Collection entries
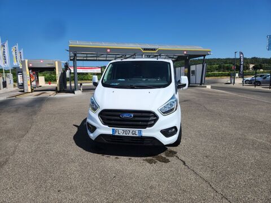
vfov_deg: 58.9
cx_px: 136
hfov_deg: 73.9
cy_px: 102
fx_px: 180
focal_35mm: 23
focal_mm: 5.4
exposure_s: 1/2921
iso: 20
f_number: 1.8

* [EXERCISE AIM]
Your reply should hold only the records, duplicated exactly, without any image.

* [SOLUTION]
vfov_deg: 58.9
cx_px: 136
hfov_deg: 73.9
cy_px: 102
fx_px: 180
focal_35mm: 23
focal_mm: 5.4
exposure_s: 1/2921
iso: 20
f_number: 1.8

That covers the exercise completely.